Ramaphosa shocked by dilapidated Rooiwal waste treatment plant

8th June 2023 By: News24Wire

Ramaphosa shocked by dilapidated Rooiwal waste treatment plant

President Cyril Ramaphosa

President Cyril Ramaphosa appeared visibly shocked as he was told that Hammanskraal residents could have already had safer drinking water if a R295-million tender had completed its work in time. 

Ramaphosa visited Hammanskraal on Thursday, where 23 people have died due to a cholera outbreak in the area. 

Although the outbreak's source is unknown, the functioning of the Rooiwal waste treatment plant has been in the spotlight. 

The president's visit began at the Rooiwal plant in Tshwane, where he met with officials who operate the plant. 

Gauteng Premier Panayza Lesufi and Tshwane Mayor Cilliers Brink accompanied him. 

The Rooiwal plant has been pointed at as the centre of the crisis facing the Hammanskraal community, who have lived without safe drinking water for years. 

The plant, which was built in the 1970s, has been ageing for years.
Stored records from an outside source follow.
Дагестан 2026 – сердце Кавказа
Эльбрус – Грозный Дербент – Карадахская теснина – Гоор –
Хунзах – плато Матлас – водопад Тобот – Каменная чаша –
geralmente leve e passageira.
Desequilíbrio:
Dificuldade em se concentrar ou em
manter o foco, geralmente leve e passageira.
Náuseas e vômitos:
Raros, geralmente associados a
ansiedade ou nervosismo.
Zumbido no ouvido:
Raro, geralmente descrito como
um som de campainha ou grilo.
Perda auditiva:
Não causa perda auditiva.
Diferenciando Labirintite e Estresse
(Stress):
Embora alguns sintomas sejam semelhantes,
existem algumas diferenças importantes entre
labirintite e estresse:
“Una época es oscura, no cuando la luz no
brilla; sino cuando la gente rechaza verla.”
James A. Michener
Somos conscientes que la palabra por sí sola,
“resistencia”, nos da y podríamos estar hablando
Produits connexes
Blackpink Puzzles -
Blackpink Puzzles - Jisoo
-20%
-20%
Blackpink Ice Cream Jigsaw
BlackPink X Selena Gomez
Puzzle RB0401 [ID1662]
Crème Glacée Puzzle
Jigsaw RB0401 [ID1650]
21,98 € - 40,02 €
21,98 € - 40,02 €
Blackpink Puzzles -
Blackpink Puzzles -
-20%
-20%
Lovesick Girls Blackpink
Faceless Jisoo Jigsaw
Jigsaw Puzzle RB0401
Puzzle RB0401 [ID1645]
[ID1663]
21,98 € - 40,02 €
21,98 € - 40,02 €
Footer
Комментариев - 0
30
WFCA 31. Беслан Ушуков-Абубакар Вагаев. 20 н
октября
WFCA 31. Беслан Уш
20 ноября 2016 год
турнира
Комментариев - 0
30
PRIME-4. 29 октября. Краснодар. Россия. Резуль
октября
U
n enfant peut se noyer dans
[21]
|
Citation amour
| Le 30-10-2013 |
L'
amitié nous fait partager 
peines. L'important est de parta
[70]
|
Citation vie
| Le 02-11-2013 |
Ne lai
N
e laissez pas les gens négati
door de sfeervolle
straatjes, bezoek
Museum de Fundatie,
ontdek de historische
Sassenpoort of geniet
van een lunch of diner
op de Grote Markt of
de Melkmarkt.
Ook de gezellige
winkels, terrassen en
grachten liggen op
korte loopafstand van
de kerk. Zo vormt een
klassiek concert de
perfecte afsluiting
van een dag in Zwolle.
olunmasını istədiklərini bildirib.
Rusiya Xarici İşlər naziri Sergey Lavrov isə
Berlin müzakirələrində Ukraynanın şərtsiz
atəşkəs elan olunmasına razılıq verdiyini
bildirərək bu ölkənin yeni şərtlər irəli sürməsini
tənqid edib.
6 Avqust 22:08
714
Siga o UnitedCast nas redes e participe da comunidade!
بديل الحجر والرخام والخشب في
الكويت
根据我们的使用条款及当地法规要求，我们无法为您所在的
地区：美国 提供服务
It is responsible for cleaning the bulk of the city's water.

A joint venture by companies with links to controversial businessman Edwin Sodi was awarded a contract worth R295-million in 2019 under questionable circumstances. 

The contract with the joint venture was terminated in 2022 after failing to perform. 

When the project came to an end, only 60% of the work was completed for phase one. 

For the next phase, the City plans to source funding through a loan. 

Ramaphosa was shown a portion of the plant with visible sewage streaming through pipes during his visit. 

This area is where sewage is cleaned and eventually processed for later consumption. 

But the bulk of the pipes in the water waste area are not functional, and instead of processing water to a light brown colour, it remains dirty and polluted.

A City official in charge of Tshwane's waste plants told Ramaphosa that most of the pipes were not functioning. 

"The problem here is the colour is supposed to be light brown, but because a lot of the defuse pipes that pool oxygen into the water, some have popped, and some have burst. They are not all working, so we have a lot of leaks," the official, who identified himself only as David, told the president."We had done some work to fix the pipework and have it all done, but the project didn't run to completion and stopped at 60% because of tender processes."